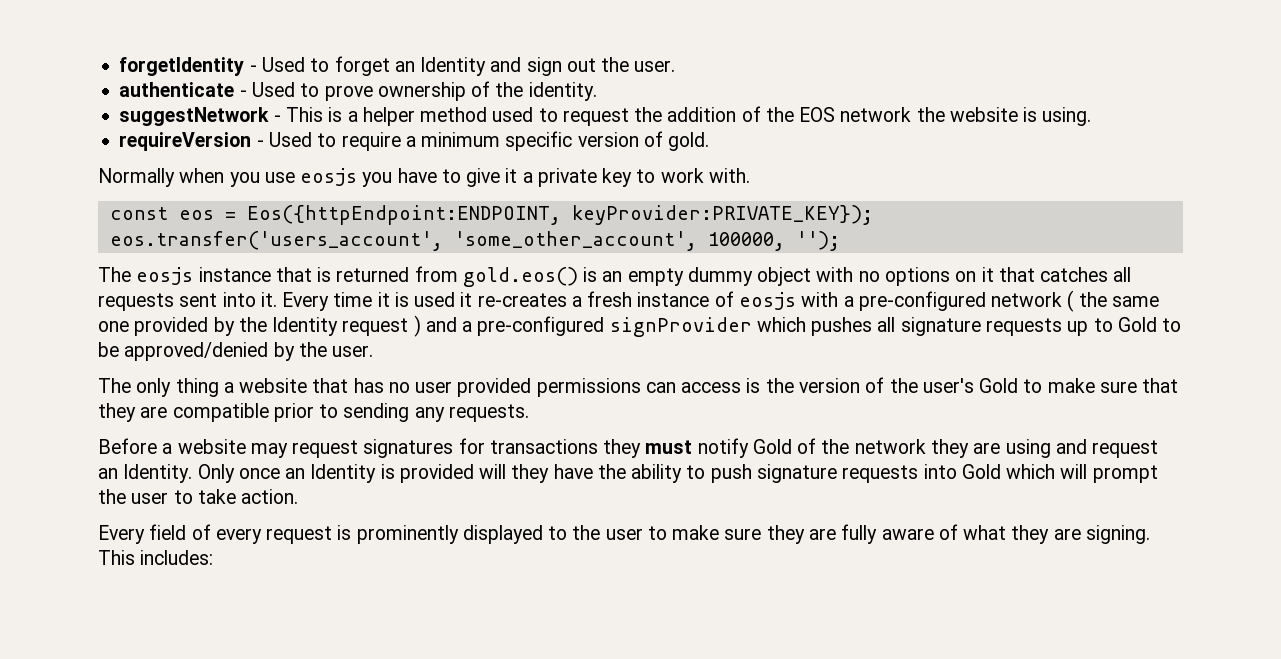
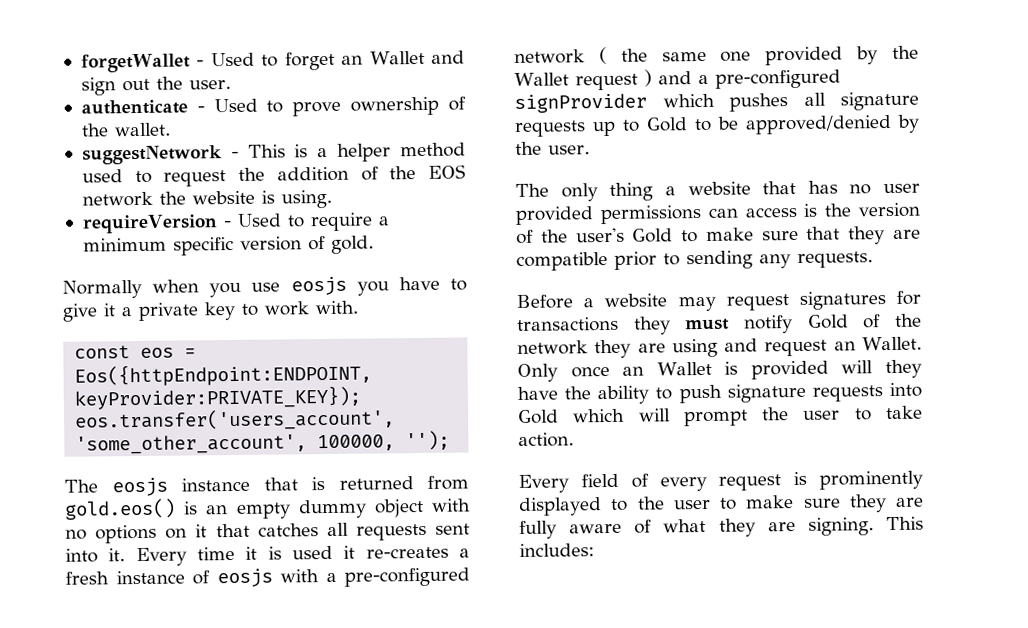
[119,57,245,76] forgetIdentity -> [80,53,191,73] forgetWallet
[420,57,487,76] Identity -> [369,50,425,65] Wallet
[528,82,597,101] identity. -> [113,122,171,137] wallet.
[272,317,339,336] Identity -> [514,72,569,86] Wallet
[123,464,193,483] Identity. -> [862,336,923,351] Wallet.
[310,464,377,483] Identity -> [656,361,712,376] Wallet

> What is required: No line should appear in the answer except those from the one containing "[528,82,597,101] identity. ->" through the last line of the listing, each retyped exactly.

> Completed exercise:
[528,82,597,101] identity. -> [113,122,171,137] wallet.
[272,317,339,336] Identity -> [514,72,569,86] Wallet
[123,464,193,483] Identity. -> [862,336,923,351] Wallet.
[310,464,377,483] Identity -> [656,361,712,376] Wallet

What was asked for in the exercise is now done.